Я вздохнула и, отняв руки от перил, подула на них. Спасибо холоду – он помогал скрыть истинную причину колотившей меня дрожи.
Он вновь передвинулся, и теперь я услышала его шаги по дорожке: уверенные, тяжелые. Вот он взошел на ступени крыльца, потом на крыльцо: размеренное топ-топ-топ по старому дереву. И вот наконец он встал рядом, и весь мой левый бок обдало жаром его близкого присутствия. Я как будто стояла возле печи, только это была живая, дышащая печь, которая еще и смотрела на меня так, словно я в этом мире была единственным значимым существом.
У меня вырвался вздох, долгий и неровный.
– А знаешь, ведь я замужем побывала. За местным. Почти сорок лет прожили. – И я зачем-то добавила: – Это долгий срок для нас, смертных.
Если уж начистоту, Синго прожил со мной достаточно долго, чтобы заметить – я не старюсь. По крайней мере, не так быстро, как полагалось бы. Под конец он все отпускал шуточки насчет молодых и эффектных жен рядом с пожилыми мужьями. Тогда я наконец-то припомнила, что и мой отец даже в старости оставался весьма моложавым. Сообразив, что к чему, я загоревала: вот умрет Синго, и придется мне опять, бросив все, переезжать в другой город и начинать жизнь заново. Иначе не миновать слухов и пересудов. И мне еще снились кошмары о том, как за мной является Теврил Арамери. Глупость, конечно, ведь тот уже несколько десятилетий как помер, и ретивые наследники успели сравнять его могилу с землей. Так что, возможно, мои тайны очень надежно погребены. Возможно…

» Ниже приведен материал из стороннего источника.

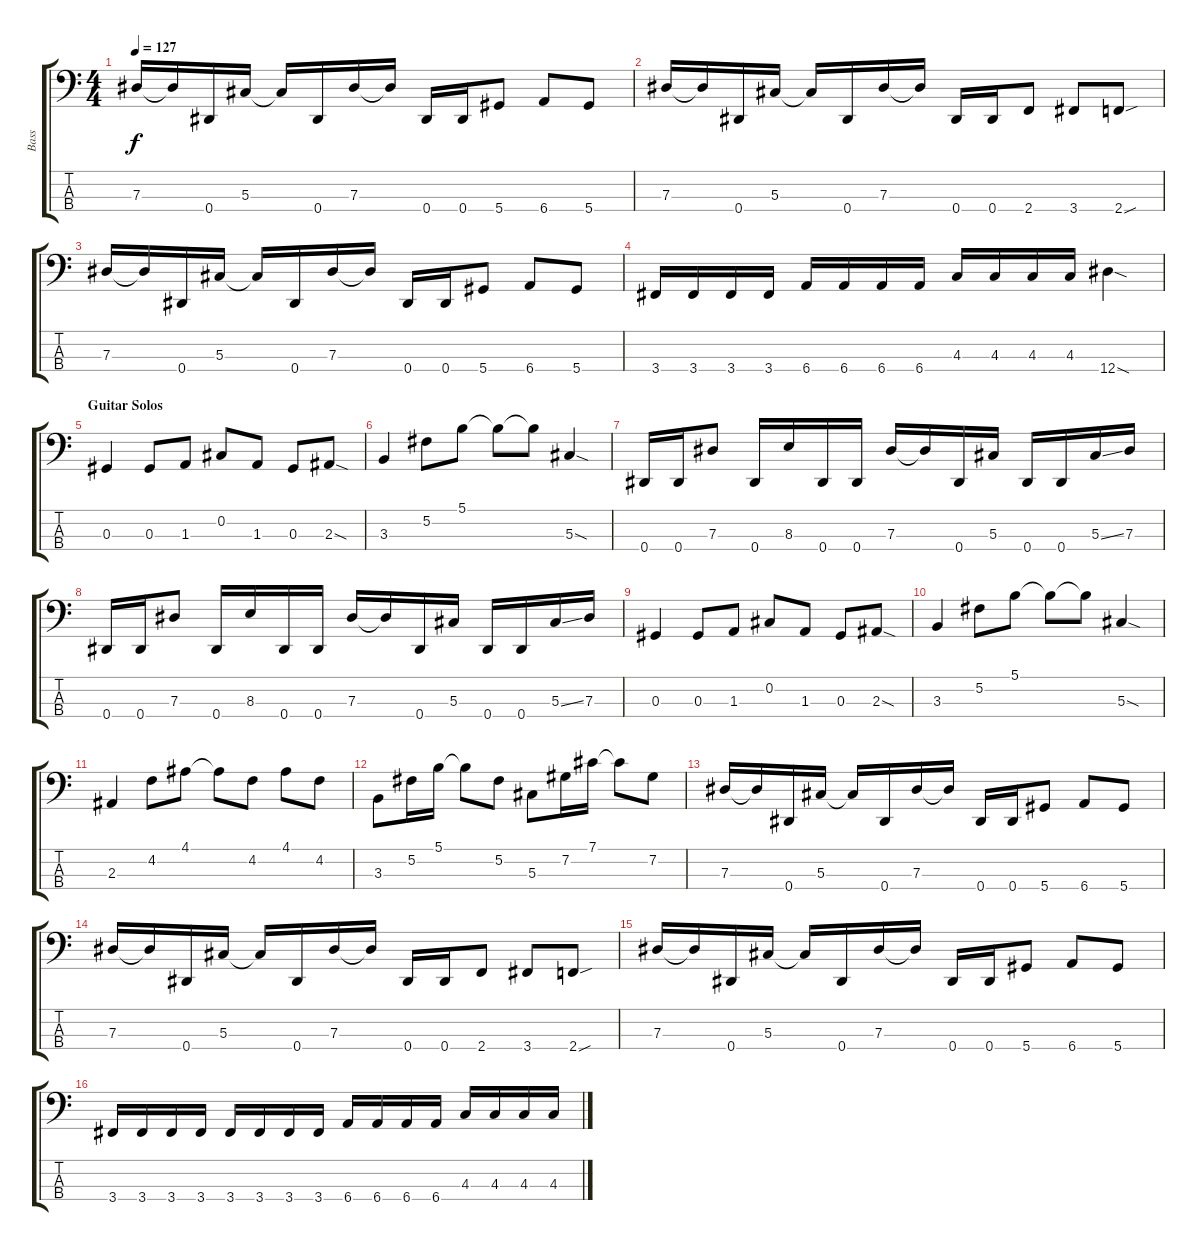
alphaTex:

\track ("Bass" "Bass") {instrument electricbassfinger}
\staff {score tabs}
\tuning (Gb2 Db2 Ab1 Eb1) {hide}
\ts (4 4)
\tempo 127
\clef f4
\ks c
7.3.16{dy f} 7.3{t}.16 0.4.16 5.3.16 5.3{t}.16 0.4.16 7.3.16 7.3{t}.16 0.4.16 0.4.16 5.4.8 6.4.8 5.4.8 |
7.3.16 7.3{t}.16 0.4.16 5.3.16 5.3{t}.16 0.4.16 7.3.16 7.3{t}.16 0.4.16 0.4.16 2.4.8 3.4.8 2.4{sou}.8 |
7.3.16 7.3{t}.16 0.4.16 5.3.16 5.3{t}.16 0.4.16 7.3.16 7.3{t}.16 0.4.16 0.4.16 5.4.8 6.4.8 5.4.8 |
3.4.16 3.4.16 3.4.16 3.4.16 6.4.16 6.4.16 6.4.16 6.4.16 4.3.16 4.3.16 4.3.16 4.3.16 12.4{sod}.4 |
\section ("" "Guitar Solos")
0.3.4 0.3.8 1.3.8 0.2.8 1.3.8 0.3.8 2.3{sod}.8 |
3.3.4 5.2.8 5.1.8 5.1{t}.8 5.1{t}.8 5.3{sod}.4 |
0.4.16 0.4.16 7.3.8 0.4.16 8.3.16 0.4.16 0.4.16 7.3.16 7.3{t}.16 0.4.16 5.3.16 0.4.16 0.4.16 5.3{ss}.16 7.3.16 |
0.4.16 0.4.16 7.3.8 0.4.16 8.3.16 0.4.16 0.4.16 7.3.16 7.3{t}.16 0.4.16 5.3.16 0.4.16 0.4.16 5.3{ss}.16 7.3.16 |
0.3.4 0.3.8 1.3.8 0.2.8 1.3.8 0.3.8 2.3{sod}.8 |
3.3.4 5.2.8 5.1.8 5.1{t}.8 5.1{t}.8 5.3{sod}.4 |
2.3.4 4.2.8 4.1.8 4.1{t}.8 4.2.8 4.1.8 4.2.8 |
3.3.8 5.2.16 5.1.16 5.1{t}.8 5.2.8 5.3.8 7.2.16 7.1.16 7.1{t}.8 7.2.8 |
7.3.16 7.3{t}.16 0.4.16 5.3.16 5.3{t}.16 0.4.16 7.3.16 7.3{t}.16 0.4.16 0.4.16 5.4.8 6.4.8 5.4.8 |
7.3.16 7.3{t}.16 0.4.16 5.3.16 5.3{t}.16 0.4.16 7.3.16 7.3{t}.16 0.4.16 0.4.16 2.4.8 3.4.8 2.4{sou}.8 |
7.3.16 7.3{t}.16 0.4.16 5.3.16 5.3{t}.16 0.4.16 7.3.16 7.3{t}.16 0.4.16 0.4.16 5.4.8 6.4.8 5.4.8 |
3.4.16 3.4.16 3.4.16 3.4.16 3.4.16 3.4.16 3.4.16 3.4.16 6.4.16 6.4.16 6.4.16 6.4.16 4.3.16 4.3.16 4.3.16 4.3.16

Синго свозил меня в этот город и помог выбрать дом. Починил, как умел, треклятую вьюшку. И скончался, завещав мне всенепременно взять нового мужа, чтобы не быть одинокой. Я его не послушалась…
Стоящий рядом со мной кивнул:
– Ты была счастлива с ним. Это хорошо.
– Сорок лет брака и правда не шутка, – ответила я.

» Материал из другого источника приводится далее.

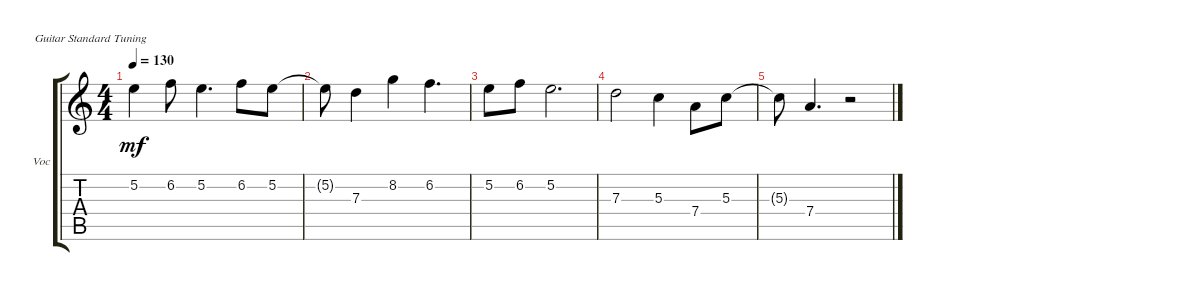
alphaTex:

\defaultSystemsLayout 4
\bracketExtendMode groupsimilarinstruments
\firstSystemTrackNameOrientation horizontal
\otherSystemsTrackNameOrientation horizontal
\track ("Vocals" "Voc") {instrument distortionguitar}
\staff {score tabs}
\tuning (E4 B3 G3 D3 A2 E2)
\ts (4 4)
\tempo 130
\clef g2
\ks c
5.2{t}.4{dy mf} 6.2.8 5.2.4{d} 6.2.8 5.2.8 |
5.2{t}.8 7.3.4 8.2.4 6.2.4{d} |
5.2.8 6.2.8 5.2.2{d} |
7.3.2 5.3.4 7.4.8 5.3.8 |
5.3{t}.8 7.4.4{d} r.2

Но я действительно была счастлива. Даже очень. Синго был именно таким мужчиной, который мне требовался: основательным и надежным. Вот бы он еще и прожил подольше… Я снова вздохнула, непроизвольно успокаиваясь в тепле, от которого в теле словно размякли все косточки и начал накатывать сон. Может, поэтому я оставила в покое соображения такта и сказала правду:
– Я понимала, что ждать тебя было бы глупо.
Я собиралась его уязвить, но он не подал виду.

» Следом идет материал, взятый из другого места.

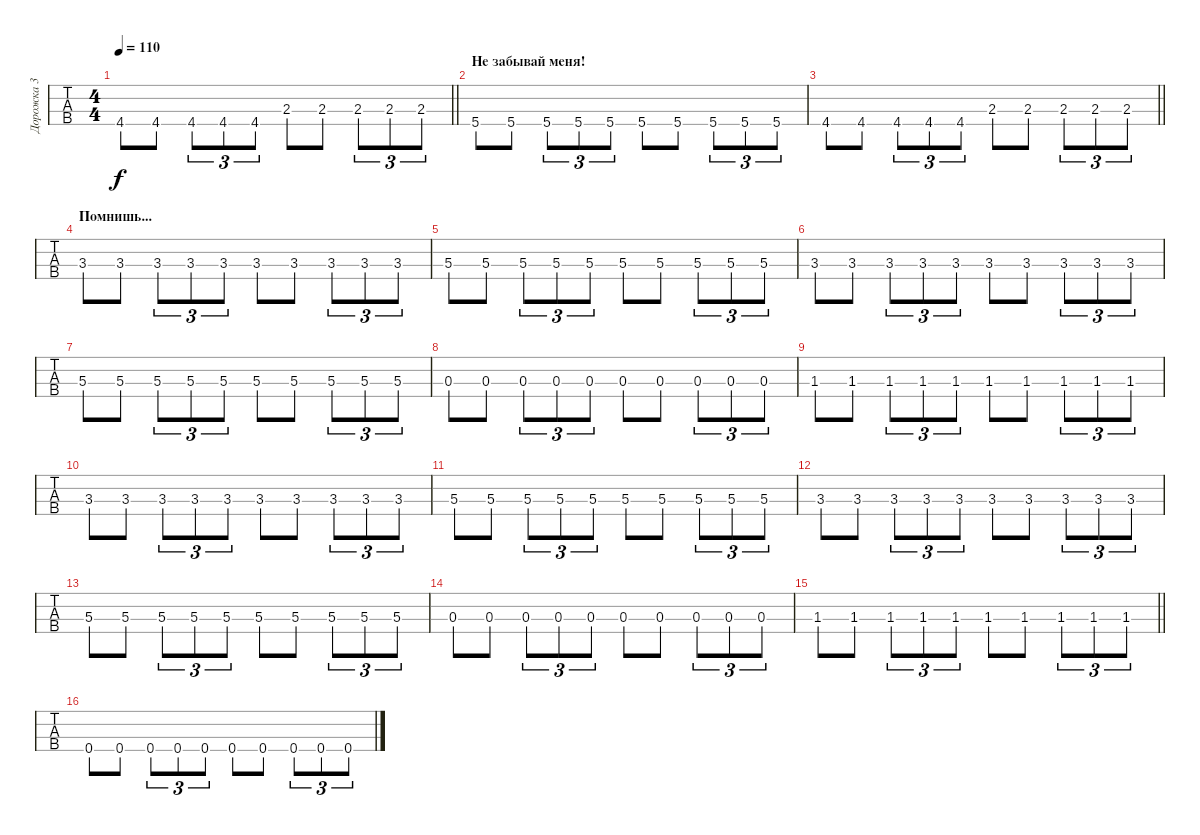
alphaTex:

– Мудрое решение, – заметил он. Помедлил и добавил нечто, исполненное, как за ним водилось, глубокого смысла: – Ликуя упоминала, что другого мужа у тебя не было.
Вот несносная девчонка! Вся в отца! Оба только и делали, что вмешивались в чужие жизни – и ждали, что это будет воспринято как должное!.. Потом я осознала подразумеваемое и нахмурилась:
– Не было. Но не из-за тебя. Я просто не хотела пережить еще одного мужа и опять притворяться, что я – это не я. Во имя ночи и дня, ты как был поганцем, так и остался!
Он не ответил. Само его молчание было достаточным ответом. И его присутствие тоже, хотя, конечно же, оно не могло означать того, чего я так боялась. (Или же на что надеялась? Нет-нет-нет…) Но я его знала, я действительно хорошо знала его: поступки без цели были противны его природе. В прежние времена он иногда совершал их, но лишь потому, что сам был сломан: они служили, так сказать, внешними признаками более глубокой болезни. И вот теперь он восстановил свою целостность. И он здесь. Сообразить бы еще ради чего.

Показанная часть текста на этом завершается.